Ivaylo Ivanov, associate professor of chemistry at Georgia State University, will be among the first scientists to perform research using Summit, the world’s most powerful scientific supercomputer, at the Oak Ridge National Laboratory in Tennessee.

Summit is eight times more powerful than ORNL’s previous top-ranked system, Titan, enabling scientific inquiries that were previously impractical or impossible.

Ivanov was among the first to test the machine in spring 2018. Summit goes into full production in January 2019, which is also when Ivanov’s yearlong project will begin.

Ivanov will be studying human transcription, the process by which genetic information in a strand of DNA is copied into RNA. RNA serves as the delivery system for the instructions encoded in the DNA. These instructions are used to arrange and connect the amino acids that make up proteins, which are responsible for most of the body’s major functions.

In the process of transcription, a molecular machine travels along the DNA, opening up the bases to unravel the double helix into two single strands and transcribing the information only from one of those strands — the template strand — before closing up the two strands again.

This machine is known as human RNA Polymerase II, and Ivanov is studying how it functions using large-scale molecular simulations. Improving understanding of the transcription process could allow scientists to learn more about the origins of diseases, including cancer, diseases of aging or neurological conditions.
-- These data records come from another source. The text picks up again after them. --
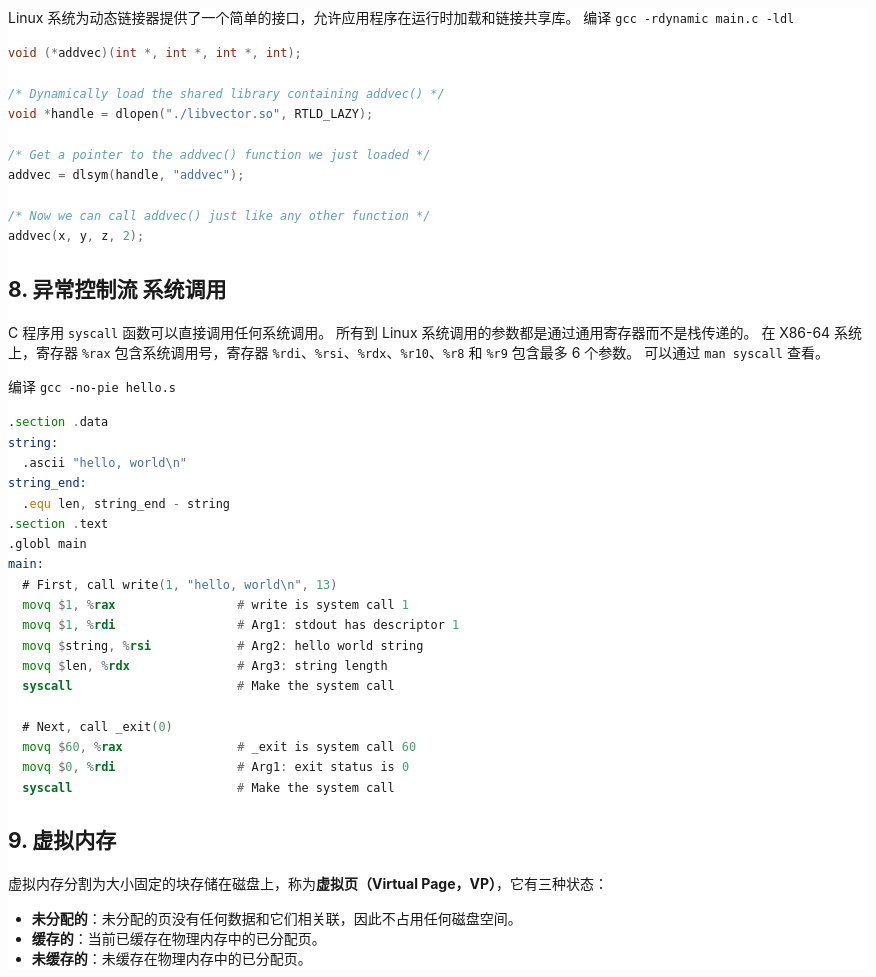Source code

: Linux 系统为动态链接器提供了一个简单的接口，允许应用程序在运行时加载和链接共享库。
编译 `gcc -rdynamic main.c -ldl`

```c
void (*addvec)(int *, int *, int *, int);

/* Dynamically load the shared library containing addvec() */
void *handle = dlopen("./libvector.so", RTLD_LAZY);

/* Get a pointer to the addvec() function we just loaded */
addvec = dlsym(handle, "addvec");

/* Now we can call addvec() just like any other function */
addvec(x, y, z, 2);
```

## 8. 异常控制流 系统调用

C 程序用 `syscall` 函数可以直接调用任何系统调用。
所有到 Linux 系统调用的参数都是通过通用寄存器而不是栈传递的。
在 X86-64 系统上，寄存器 `%rax` 包含系统调用号，寄存器 `%rdi`、`%rsi`、`%rdx`、`%r10`、`%r8` 和 `%r9` 包含最多 6 个参数。
可以通过 `man syscall` 查看。

编译 `gcc -no-pie hello.s`
```asm
.section .data
string:
  .ascii "hello, world\n"
string_end:
  .equ len, string_end - string
.section .text
.globl main
main:
  # First, call write(1, "hello, world\n", 13)
  movq $1, %rax                 # write is system call 1
  movq $1, %rdi                 # Arg1: stdout has descriptor 1
  movq $string, %rsi            # Arg2: hello world string
  movq $len, %rdx               # Arg3: string length
  syscall                       # Make the system call

  # Next, call _exit(0)
  movq $60, %rax                # _exit is system call 60
  movq $0, %rdi                 # Arg1: exit status is 0
  syscall                       # Make the system call
```

## 9. 虚拟内存

虚拟内存分割为大小固定的块存储在磁盘上，称为**虚拟页（Virtual Page，VP）**，它有三种状态：
- **未分配的**：未分配的页没有任何数据和它们相关联，因此不占用任何磁盘空间。
- **缓存的**：当前已缓存在物理内存中的已分配页。
- **未缓存的**：未缓存在物理内存中的已分配页。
“In recent years, it has become possible to collect structural snapshots of the transcription initiation machinery through cryo-electron microscopy,” says Ivanov. “The question is how to connect those and produce a comprehensive view of the function of this complex molecular machinery. That’s where computation can play an important role.”

In the simulations, Ivanov will use the supercomputer to continuously track millions of atoms at every stage of the molecular process.

“What we’re putting into the computer is what we’ve learned from cryo-electron microscopy about the various functional states of RNA Polymerase II,” he says. “We’re trying to link those states and uncover how the transcription machinery transforms as it carries out its biological function.”